The distinction between what we actually like to eat and what we’re supposed to like eating is mirrored in so many other areas of life. We are gradually coming to recognise that, in a great many fields, it is normal to be a bit ‘abnormal’. Our true selves are not quite aligned with the way we’ve imagined other people to be or with the way we’ve described ourselves to others. The problem is not that we’re weird, but that we’re operating with a skewed picture of normality, one that leaves far too much of our real selves out.
Through the first half of the 1800s, the English painter JMW Turner worked for his own pleasure on pictures which he never exhibited or even showed to anyone during his lifetime. He didn’t dare to try to find an audience. They were only discovered decades later, rolled up and mouldering in a basement.
Art as a solo supper
In private, he happened to love watery effects in diffuse sunlight and didn’t much bother whether the outlines were accurate – which was totally at odds with sophisticated assumptions of the day. He could do the expected thing very well; it’s just that he really loved certain elements that official public opinion rejected.

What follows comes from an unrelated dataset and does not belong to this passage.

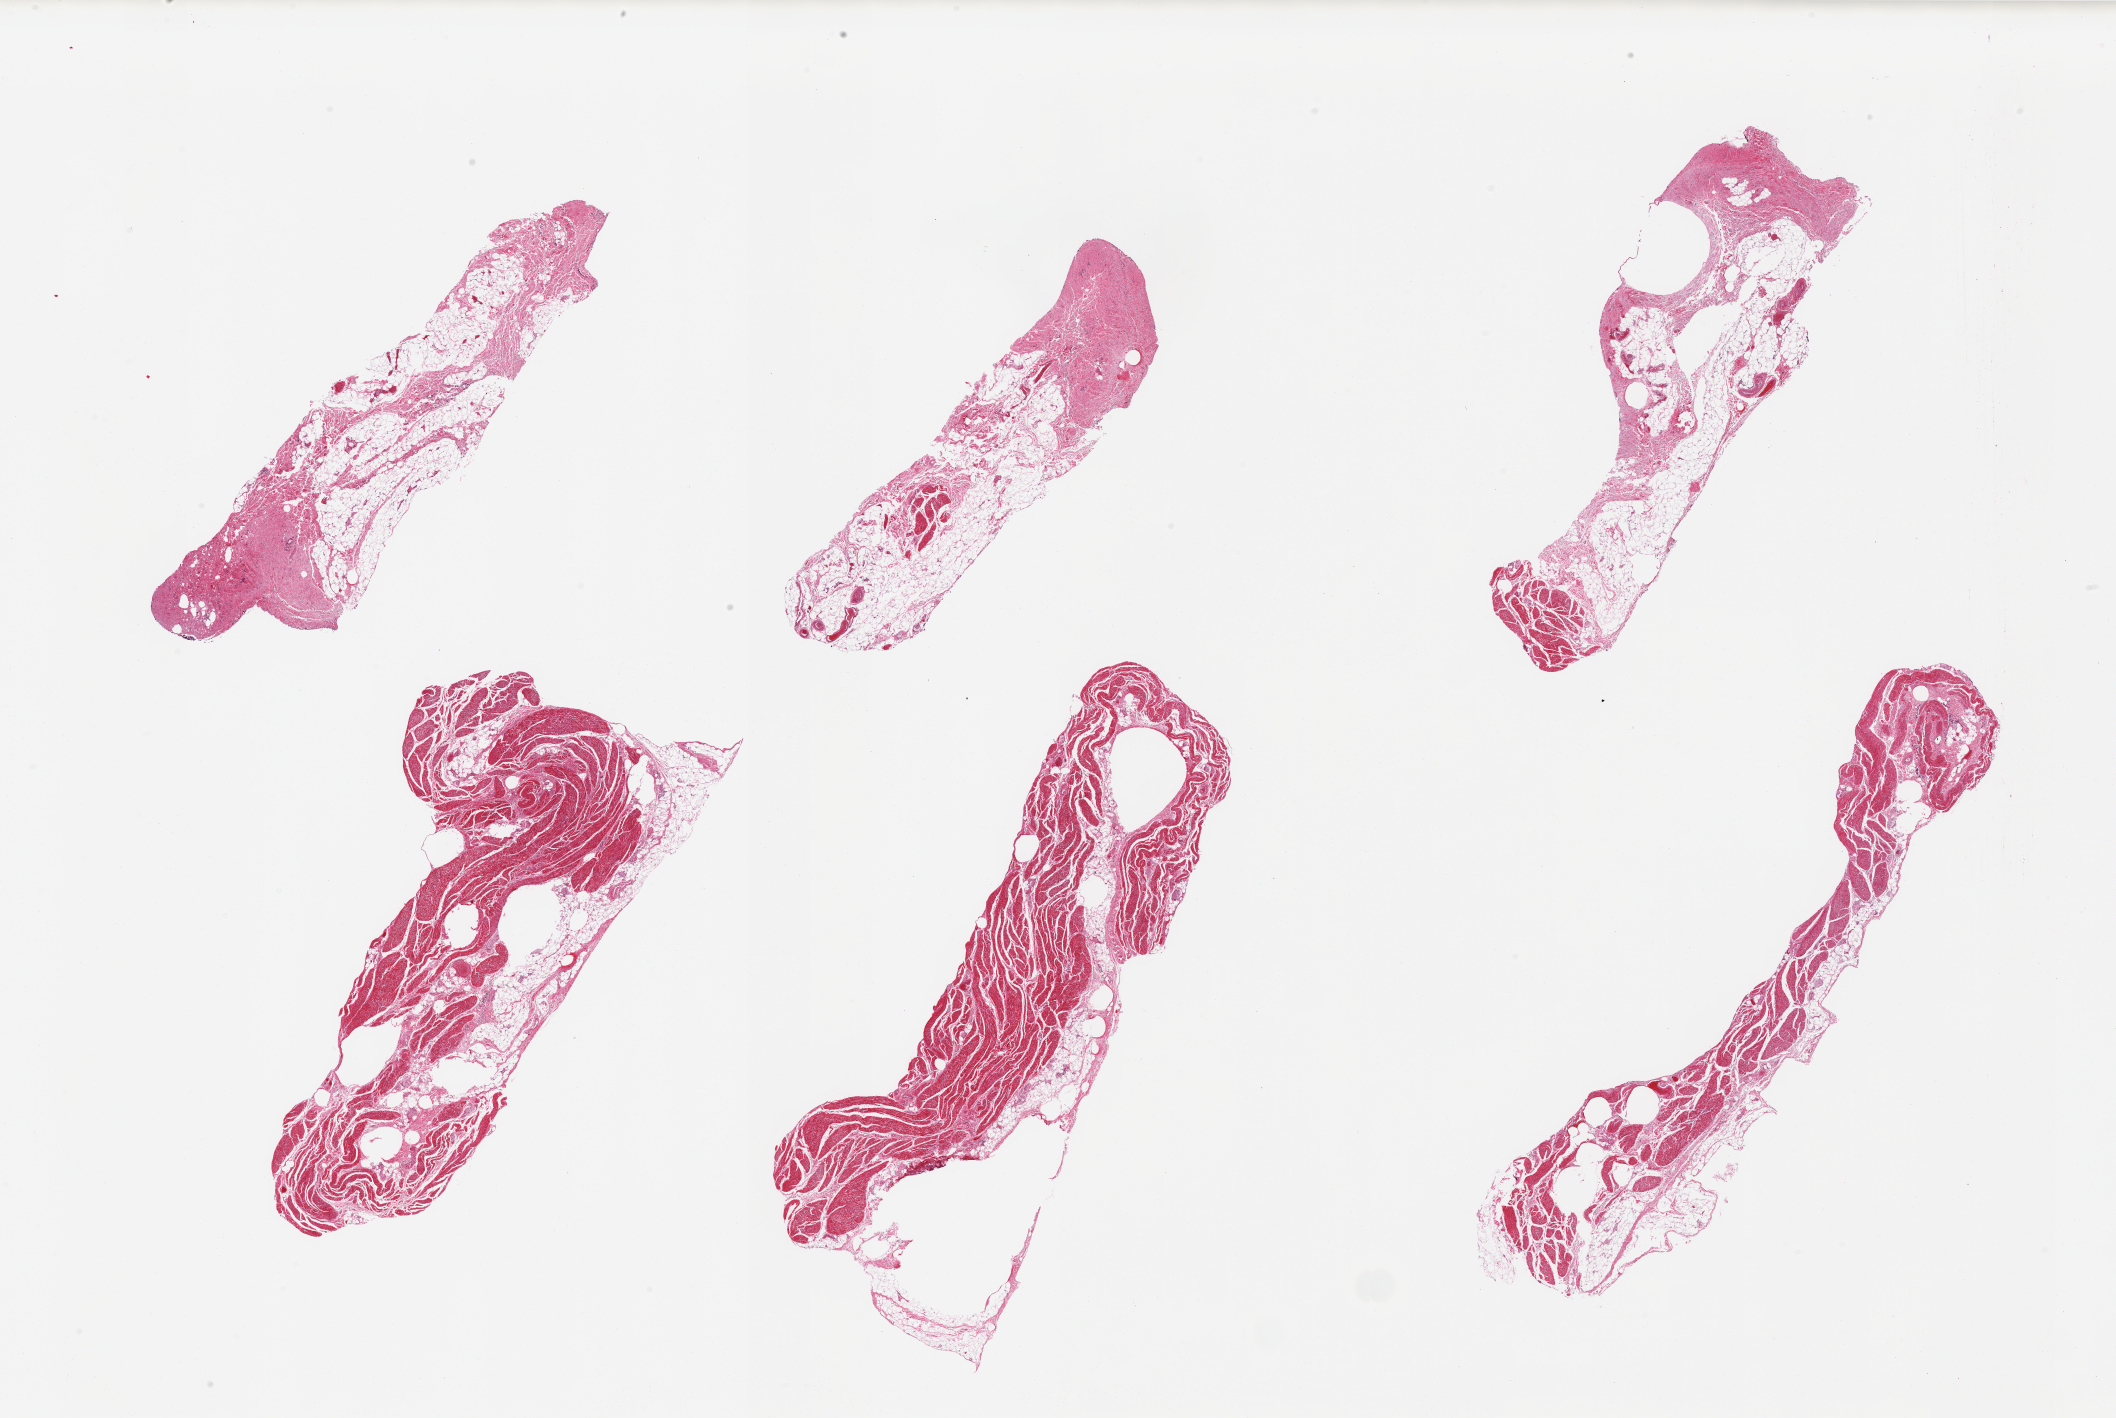
Haematoxylin and eosin whole-slide image, brightfield — shown as a low-resolution overview of the whole scanned area (about 33.5 x 22.4 mm); PAXgene-fixed, paraffin-embedded tissue; target tissue: vagina; donor tissue sample. Female donor.
• reviewer comment on this tissue sample: 6 pieces, fat and smooth muscle, unknown provenance. No squamous epithelium present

More expected – just less true to himself
But when the more adventurous works became known, they were widely admired, far more so than the standard works for which he had been recognised to date. It was ironic in the extreme. It turned out that a lot more people sympathised with Turner’s intimate tastes than – in his lonelier moments – he had ever imagined. He thought it was just him. It squarely wasn’t.
In a less dramatic – but still very important way – our secret eating styles are like Turner’s hidden pictures. In so many areas of life, we are still discovering and shyly daring to own up to our true selves.